The alarm began the usual 0445 routine with a gradual crescendo. The phone was in my hand half a second before the friendly “start your life” procedure began. Through the night, a series of sharp waves rocked the anchorage. As the pitching started, I stalked through the cabin and stood in our dew slicked cockpit watching anchor lights pendulum around us. Down below, I tucked back into my damp bunk and waited for the next round of rollers. I spent the night half awake, waiting for the alarm, waiting to haul anchor and push my luck trying to time a tidal change 54 nautical miles away.
Ducking out of Sandy Bay, we left the broken breakwater to port and Rockport MA to stern. Alison guided us through lobsterpot fields, beyond a series of shoals to where we unfurled the mainsail. We felt the westerly freshen and Caprica enjoyed a steady heel. Her bow easily plowed the gentle ocean swell, and we sipped our cockpit coffee watching the twin lighthouses of the rugged Thacher Island disappear into the horizon.
From 24 nautical miles, Boston’s skyline appeared out of the haze to our west. The buildings stood as monoliths against a blue background. Dozens of fishing boats, express cruisers, and one laboring tug filled the foreground. Further south, away from the frantic center cockpit fast movers, occasionally a lone whale broke the still waters of Cape Cod Bay with a gentle roll or a casual lift of its sleek black flipper.
With the binoculars, I spotted the entrance buoy to the Cape Cod Canal and checked my watch – then laughed. We spent the day underway, pushing hard to beat the tidal change and the notorious current pulling water through the man-made cut between Buzzards and Cape Cod Bay.
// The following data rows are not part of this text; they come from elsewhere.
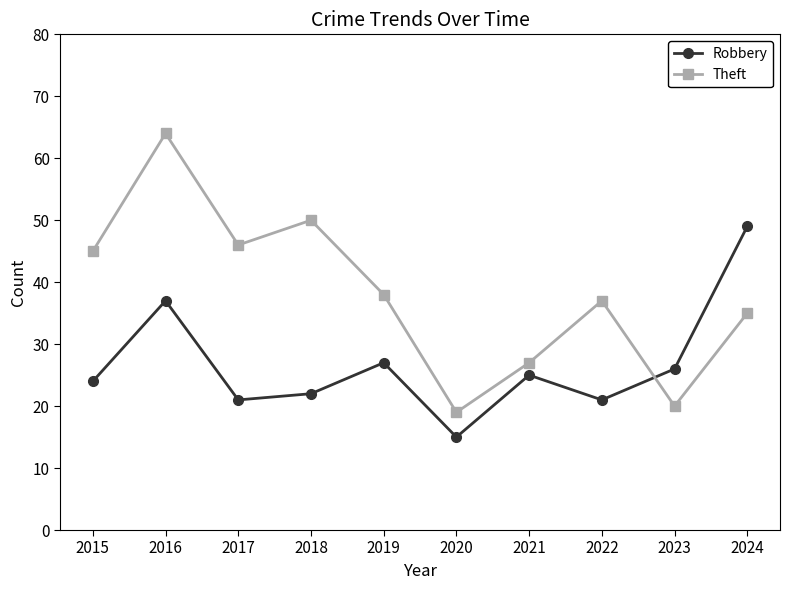

What is the value of the Robbery point at the 8th from the left?

21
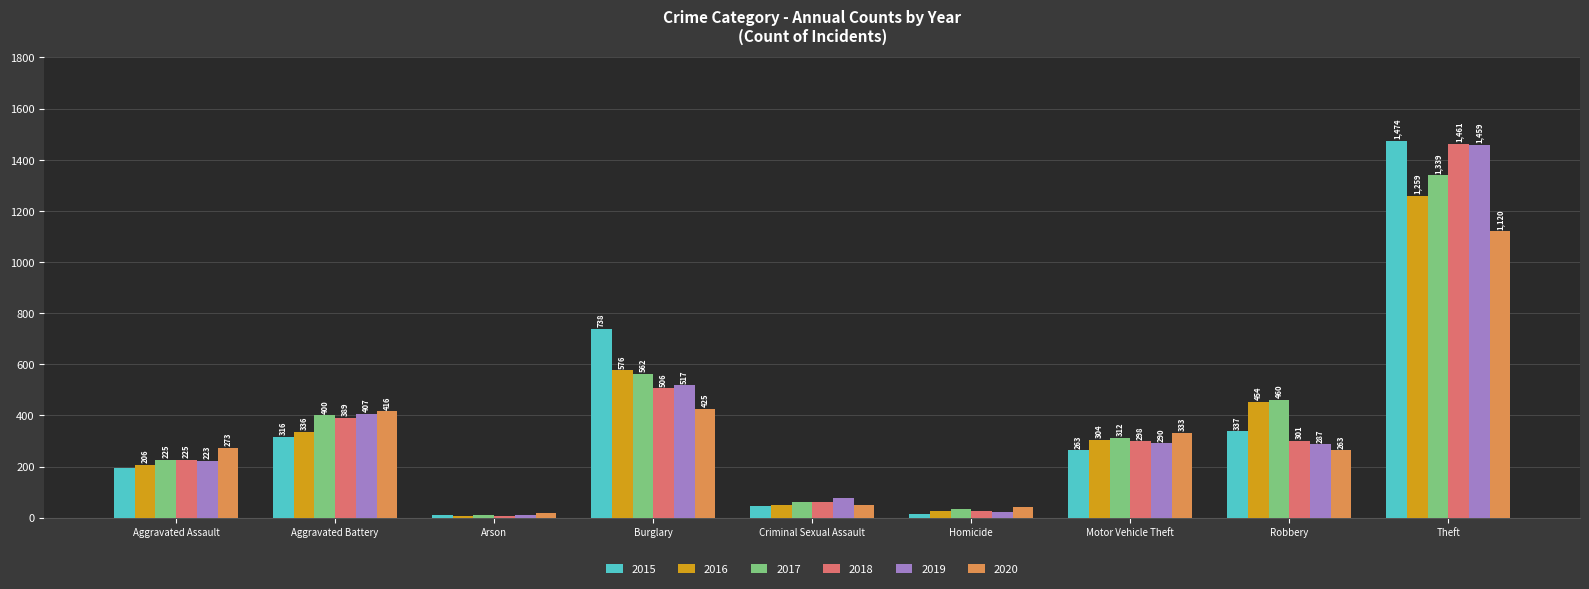

How many bars are there in each group?

6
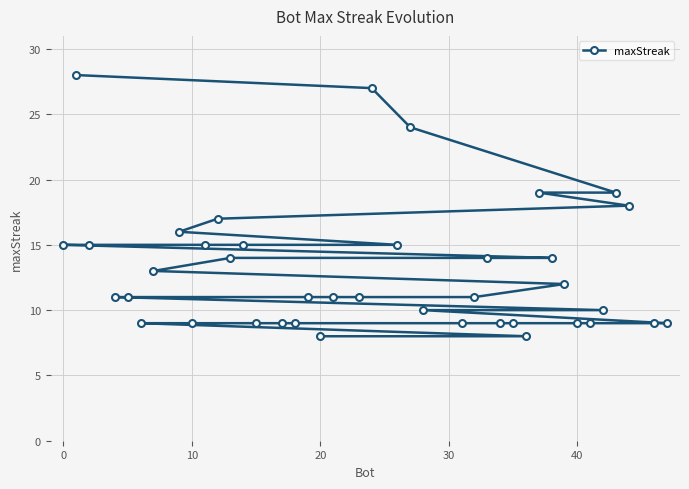

Reading left to right, transcribe all the data shown in this chart.

15	28	15	11	11	9	13	16	9	15	17	14	15	9	9	9	11	8	11	11	27	15	24	10	9	11	14	9	9	8	19	14	12	9	9	10	19	18	9	9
The current was capable of creating a wall-like standing waves and dangerous eddies identified by the centrifuge-like boiling water. (On some occasions, these pull enormous steel channel markers under water.) If we caught the tide in the right direction, the Cape Cod Canal could almost double our boat speed. I realized that we had made it and way ahead of schedule.
Our boat speed began to tick upwards as we slid between the colossal corps of engineered breakwaters. The water swirled and hard-boiled around us. Caprica’s bow lifted and dashed through standing waves that had suddenly appeared. I clutched the wheel as the rudder was yanked hard over by an eddy then looked at the breakwater to judge course. It was lined with fishermen and the occasional sunbathing beauty accompanied by a gaggle of bronzed boys. Caprica was manhandled by the wake of a heavy motor cruiser that blasted by us. We were lifted by its wake then turned by the current just as another cruiser ripped to our starboard. I throttled forward to 90% as we broke through another series of standing waves and escaped the pull of another swirling eddy.
Bracing her arm against the cockpit table from the starboard cushion, Alison quickly woke from a nap that was started an hour prior in Cape Cod Bay. “We’re in the canal,” I said, and we hurtled around snaking bends and were catapulted down long stretches of white water. We shook our heads at the occasional sailboat laboring against the remarkable current or the powerboats that nonchalantly blasted by us dangerously close.
In the final stretch before our immediate right-angled turn into the narrow channel to Onset that parallels a rock-strewn beach, the wind began to freshen against the current. The 20 to 24 knots of breeze built full, steep, blocking waves and I immediately regretted leaving my deck hatches open as waves broke over the bow. It was too late, the motion of the boat was too violent to move around, but I quickly lost interest as a new problem appeared at my turn.
A large cigarette boat drifted mid-channel and abeam to us. Several men braced in the cockpit, one hand on a rail and another on their fishing rods. “Where is canal control? Where is a harbor master or a coast guard patrol boat?” I thought as several boats diverted around the drifting cigarette fishing crew towards us. Another powerboat was overtaking us, and we were at the channel. I vectored starboard and tuned the wheel hard over, and Caprica ripped into the tiny channel that took us to Onset. We lined up the green and red markers, watching that the current wasn’t dragging us out of the channel, avoided a shallow area and pulled into a crowded anchorage.
Just at the edge of a mooring field, we unloaded 100 feet of chain and set the anchor alarm. I stood in the cockpit looking across an anchorage filled to capacity; something I have never seen in Onset, and it made me wonder if I missed a forecast. Boats of every description clung to moorings or set their anchors. Flags from France, the United Kingdom, Australia, and Bermuda flew from stately catamarans and sleek sailing machines. These were our neighbors for the next few days as we prepped for our return to the Chesapeake.